- INFORMATION GIVEN -
==========

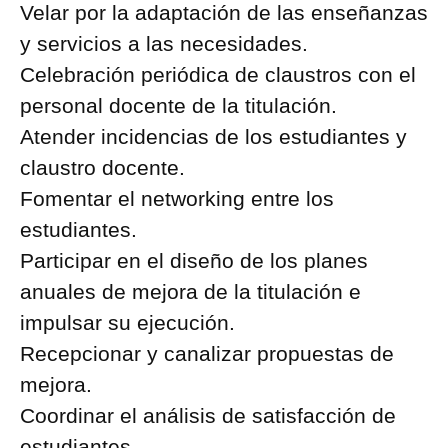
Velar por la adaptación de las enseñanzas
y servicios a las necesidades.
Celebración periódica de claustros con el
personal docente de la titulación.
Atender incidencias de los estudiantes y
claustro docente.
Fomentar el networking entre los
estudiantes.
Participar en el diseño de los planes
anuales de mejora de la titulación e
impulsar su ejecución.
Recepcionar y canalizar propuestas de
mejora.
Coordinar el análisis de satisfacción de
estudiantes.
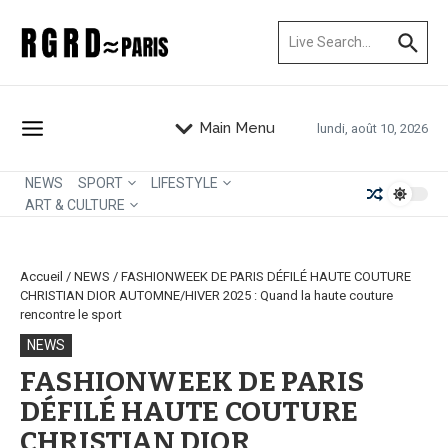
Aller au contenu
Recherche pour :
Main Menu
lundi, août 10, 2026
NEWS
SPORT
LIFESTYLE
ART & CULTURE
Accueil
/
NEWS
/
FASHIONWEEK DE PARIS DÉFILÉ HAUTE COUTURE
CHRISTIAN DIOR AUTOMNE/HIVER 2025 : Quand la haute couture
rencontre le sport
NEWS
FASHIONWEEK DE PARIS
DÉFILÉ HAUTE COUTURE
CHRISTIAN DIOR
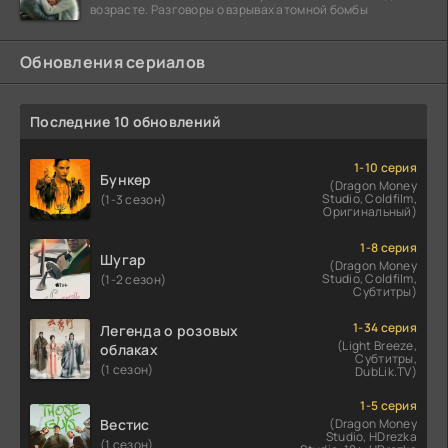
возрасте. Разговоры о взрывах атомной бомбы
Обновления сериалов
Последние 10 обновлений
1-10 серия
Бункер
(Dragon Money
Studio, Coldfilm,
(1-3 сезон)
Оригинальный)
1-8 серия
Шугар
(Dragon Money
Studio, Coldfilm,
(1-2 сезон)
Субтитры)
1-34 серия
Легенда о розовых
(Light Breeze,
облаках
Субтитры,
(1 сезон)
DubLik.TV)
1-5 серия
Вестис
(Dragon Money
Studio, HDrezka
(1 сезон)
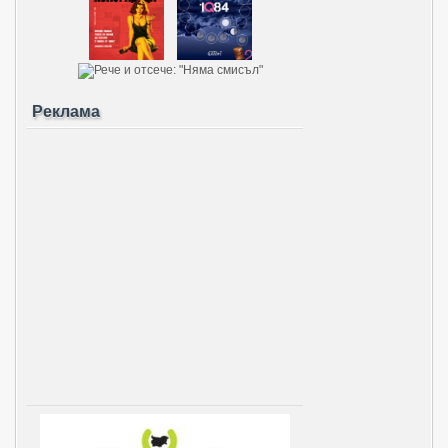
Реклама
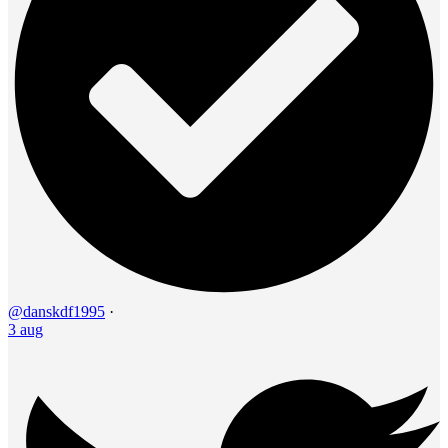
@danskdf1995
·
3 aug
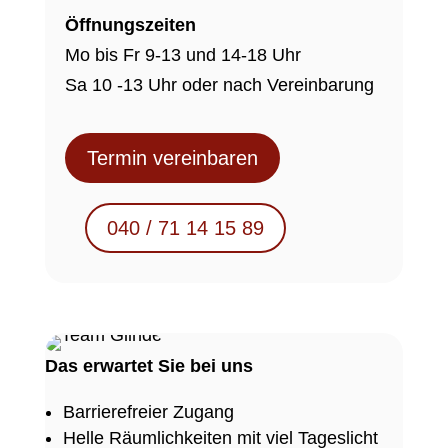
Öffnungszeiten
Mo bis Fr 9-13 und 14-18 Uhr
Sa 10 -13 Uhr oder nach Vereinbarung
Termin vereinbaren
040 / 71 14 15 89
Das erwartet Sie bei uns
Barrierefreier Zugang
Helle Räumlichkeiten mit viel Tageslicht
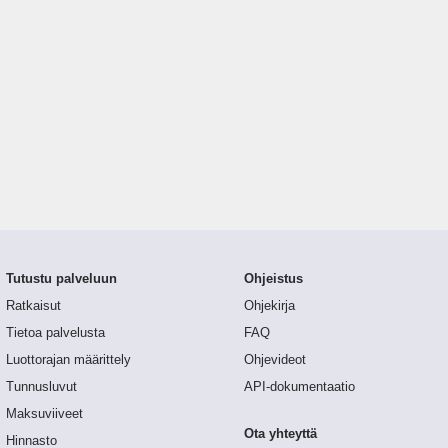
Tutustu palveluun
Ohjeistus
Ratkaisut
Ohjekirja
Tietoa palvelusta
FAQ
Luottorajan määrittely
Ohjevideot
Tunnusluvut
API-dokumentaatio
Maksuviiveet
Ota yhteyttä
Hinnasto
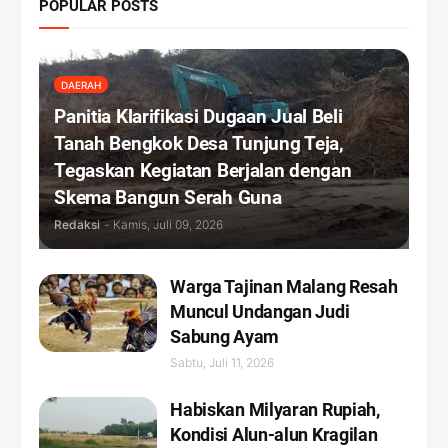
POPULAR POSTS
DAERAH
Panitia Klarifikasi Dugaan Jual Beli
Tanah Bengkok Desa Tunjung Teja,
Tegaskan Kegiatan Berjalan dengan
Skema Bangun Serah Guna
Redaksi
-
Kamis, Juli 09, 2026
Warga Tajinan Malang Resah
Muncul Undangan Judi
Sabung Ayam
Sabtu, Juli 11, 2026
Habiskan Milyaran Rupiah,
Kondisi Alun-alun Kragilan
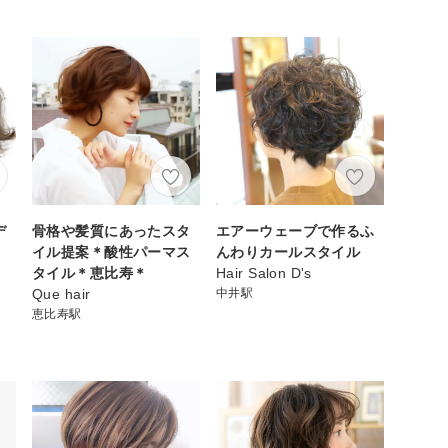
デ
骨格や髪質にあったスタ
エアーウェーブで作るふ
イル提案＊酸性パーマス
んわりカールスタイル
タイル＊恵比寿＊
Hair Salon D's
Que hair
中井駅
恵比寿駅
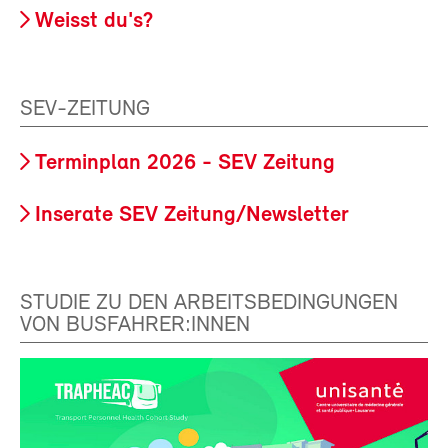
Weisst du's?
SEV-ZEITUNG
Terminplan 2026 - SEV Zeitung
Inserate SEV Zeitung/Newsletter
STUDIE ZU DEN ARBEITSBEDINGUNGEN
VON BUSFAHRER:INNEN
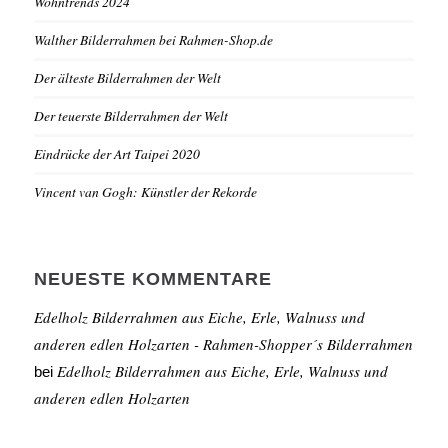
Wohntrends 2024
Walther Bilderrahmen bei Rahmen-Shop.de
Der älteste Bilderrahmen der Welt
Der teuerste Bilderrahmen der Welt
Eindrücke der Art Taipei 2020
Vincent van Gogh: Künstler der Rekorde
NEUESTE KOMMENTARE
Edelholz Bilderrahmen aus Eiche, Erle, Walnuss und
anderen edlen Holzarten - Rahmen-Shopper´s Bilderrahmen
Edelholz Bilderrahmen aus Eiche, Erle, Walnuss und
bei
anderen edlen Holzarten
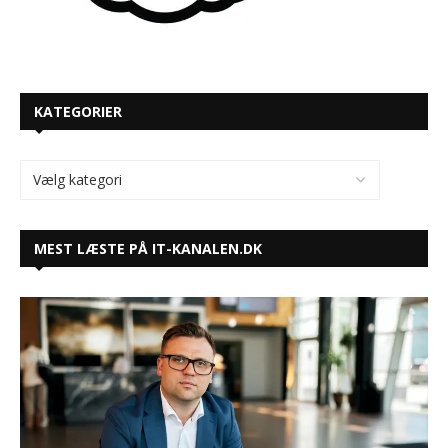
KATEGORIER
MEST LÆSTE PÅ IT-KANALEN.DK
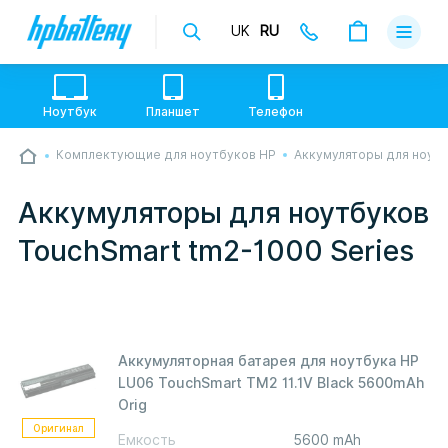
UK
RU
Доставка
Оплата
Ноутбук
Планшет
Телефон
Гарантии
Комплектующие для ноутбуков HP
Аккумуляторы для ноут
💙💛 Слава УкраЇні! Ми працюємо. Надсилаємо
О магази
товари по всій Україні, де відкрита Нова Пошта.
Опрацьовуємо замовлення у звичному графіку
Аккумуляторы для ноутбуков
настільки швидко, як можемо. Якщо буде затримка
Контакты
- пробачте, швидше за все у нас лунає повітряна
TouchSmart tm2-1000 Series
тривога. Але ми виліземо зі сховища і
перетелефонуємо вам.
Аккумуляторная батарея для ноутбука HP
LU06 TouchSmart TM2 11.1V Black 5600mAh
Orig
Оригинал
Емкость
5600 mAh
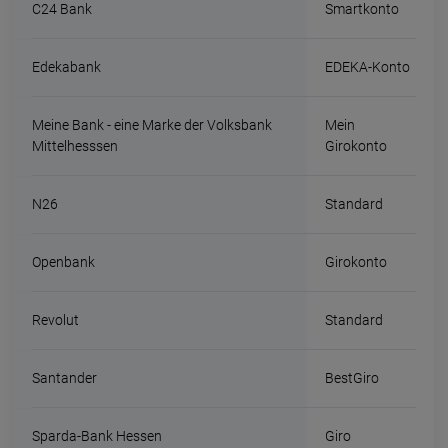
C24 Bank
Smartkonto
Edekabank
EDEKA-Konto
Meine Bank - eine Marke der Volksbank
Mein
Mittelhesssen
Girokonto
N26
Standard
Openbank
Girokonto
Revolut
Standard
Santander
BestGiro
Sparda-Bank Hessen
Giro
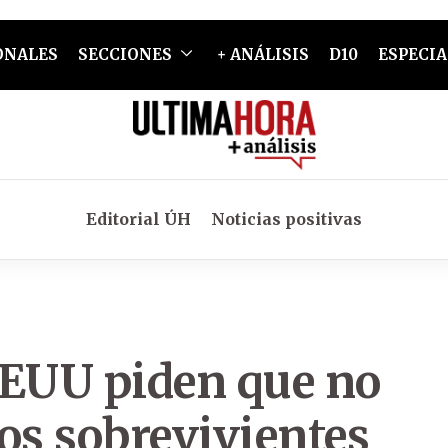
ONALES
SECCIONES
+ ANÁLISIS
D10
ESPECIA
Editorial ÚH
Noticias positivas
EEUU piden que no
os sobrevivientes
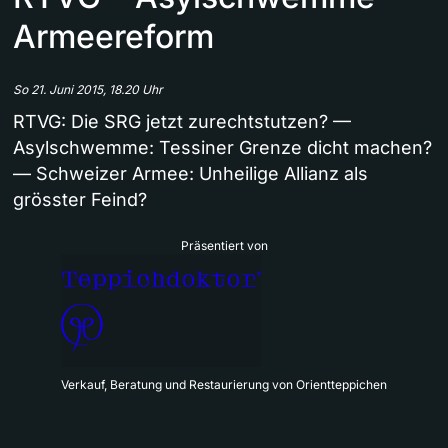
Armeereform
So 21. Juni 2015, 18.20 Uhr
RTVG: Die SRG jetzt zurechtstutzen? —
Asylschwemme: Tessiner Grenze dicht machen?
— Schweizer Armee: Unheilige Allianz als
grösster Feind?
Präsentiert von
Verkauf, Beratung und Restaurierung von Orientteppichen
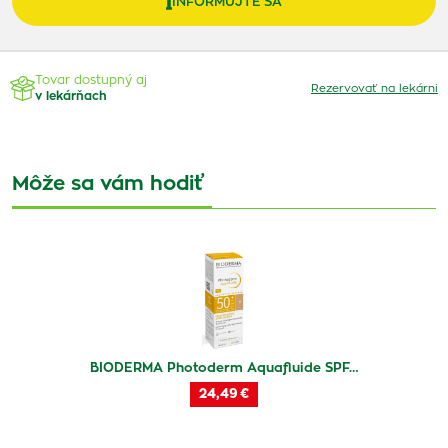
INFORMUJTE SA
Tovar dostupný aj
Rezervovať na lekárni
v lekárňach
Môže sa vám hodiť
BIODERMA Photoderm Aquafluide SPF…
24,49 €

==========

- PROMPT -
Return the data exactly. Do not carry over any images.

- SOLUTION BELOW -
Velar por la adaptación de las enseñanzas
y servicios a las necesidades.
Celebración periódica de claustros con el
personal docente de la titulación.
Atender incidencias de los estudiantes y
claustro docente.
Fomentar el networking entre los
estudiantes.
Participar en el diseño de los planes
anuales de mejora de la titulación e
impulsar su ejecución.
Recepcionar y canalizar propuestas de
mejora.
Coordinar el análisis de satisfacción de
estudiantes.
Aller au contenu
Recherche pour :
Main Menu
lundi, août 10, 2026
NEWS
SPORT
LIFESTYLE
ART & CULTURE
Accueil
/
NEWS
/
FASHIONWEEK DE PARIS DÉFILÉ HAUTE COUTURE
CHRISTIAN DIOR AUTOMNE/HIVER 2025 : Quand la haute couture
rencontre le sport
NEWS
FASHIONWEEK DE PARIS
DÉFILÉ HAUTE COUTURE
CHRISTIAN DIOR
возрасте. Разговоры о взрывах атомной бомбы
Обновления сериалов
Последние 10 обновлений
1-10 серия
Бункер
(Dragon Money
Studio, Coldfilm,
(1-3 сезон)
Оригинальный)
1-8 серия
Шугар
(Dragon Money
Studio, Coldfilm,
(1-2 сезон)
Субтитры)
1-34 серия
Легенда о розовых
(Light Breeze,
облаках
Субтитры,
(1 сезон)
DubLik.TV)
1-5 серия
Вестис
(Dragon Money
Studio, HDrezka
(1 сезон)
Реклама
@danskdf1995
·
3 aug
Öffnungszeiten
Mo bis Fr 9-13 und 14-18 Uhr
Sa 10 -13 Uhr oder nach Vereinbarung
Termin vereinbaren
040 / 71 14 15 89
Das erwartet Sie bei uns
Barrierefreier Zugang
Helle Räumlichkeiten mit viel Tageslicht
Tutustu palveluun
Ohjeistus
Ratkaisut
Ohjekirja
Tietoa palvelusta
FAQ
Luottorajan määrittely
Ohjevideot
Tunnusluvut
API-dokumentaatio
Maksuviiveet
Ota yhteyttä
Hinnasto
POPULAR POSTS
DAERAH
Panitia Klarifikasi Dugaan Jual Beli
Tanah Bengkok Desa Tunjung Teja,
Tegaskan Kegiatan Berjalan dengan
Skema Bangun Serah Guna
Redaksi
-
Kamis, Juli 09, 2026
Warga Tajinan Malang Resah
Muncul Undangan Judi
Sabung Ayam
Sabtu, Juli 11, 2026
Habiskan Milyaran Rupiah,
Kondisi Alun-alun Kragilan
デ
骨格や髪質にあったスタ
エアーウェーブで作るふ
イル提案＊酸性パーマス
んわりカールスタイル
タイル＊恵比寿＊
Hair Salon D's
Que hair
中井駅
恵比寿駅
Weisst du's?
SEV-ZEITUNG
Terminplan 2026 - SEV Zeitung
Inserate SEV Zeitung/Newsletter
STUDIE ZU DEN ARBEITSBEDINGUNGEN
VON BUSFAHRER:INNEN
Wohntrends 2024
Walther Bilderrahmen bei Rahmen-Shop.de
Der älteste Bilderrahmen der Welt
Der teuerste Bilderrahmen der Welt
Eindrücke der Art Taipei 2020
Vincent van Gogh: Künstler der Rekorde
NEUESTE KOMMENTARE
Edelholz Bilderrahmen aus Eiche, Erle, Walnuss und
anderen edlen Holzarten - Rahmen-Shopper´s Bilderrahmen
Edelholz Bilderrahmen aus Eiche, Erle, Walnuss und
bei
anderen edlen Holzarten
KATEGORIER
MEST LÆSTE PÅ IT-KANALEN.DK
UK
RU
Доставка
Оплата
Ноутбук
Планшет
Телефон
Гарантии
Комплектующие для ноутбуков HP
Аккумуляторы для ноут
💙💛 Слава УкраЇні! Ми працюємо. Надсилаємо
О магази
товари по всій Україні, де відкрита Нова Пошта.
Опрацьовуємо замовлення у звичному графіку
Аккумуляторы для ноутбуков
настільки швидко, як можемо. Якщо буде затримка
Контакты
- пробачте, швидше за все у нас лунає повітряна
TouchSmart tm2-1000 Series
тривога. Але ми виліземо зі сховища і
перетелефонуємо вам.
Аккумуляторная батарея для ноутбука HP
LU06 TouchSmart TM2 11.1V Black 5600mAh
Orig
Оригинал
Емкость
5600 mAh
C24 Bank
Smartkonto
Edekabank
EDEKA-Konto
Meine Bank - eine Marke der Volksbank
Mein
Mittelhesssen
Girokonto
N26
Standard
Openbank
Girokonto
Revolut
Standard
Santander
BestGiro
Sparda-Bank Hessen
Giro
ONALES
SECCIONES
+ ANÁLISIS
D10
ESPECIA
Editorial ÚH
Noticias positivas
EEUU piden que no
os sobrevivientes
Armeereform
So 21. Juni 2015, 18.20 Uhr
RTVG: Die SRG jetzt zurechtstutzen? —
Asylschwemme: Tessiner Grenze dicht machen?
— Schweizer Armee: Unheilige Allianz als
grösster Feind?
Präsentiert von
Verkauf, Beratung und Restaurierung von Orientteppichen
INFORMUJTE SA
Tovar dostupný aj
Rezervovať na lekárni
v lekárňach
Môže sa vám hodiť
BIODERMA Photoderm Aquafluide SPF…
24,49 €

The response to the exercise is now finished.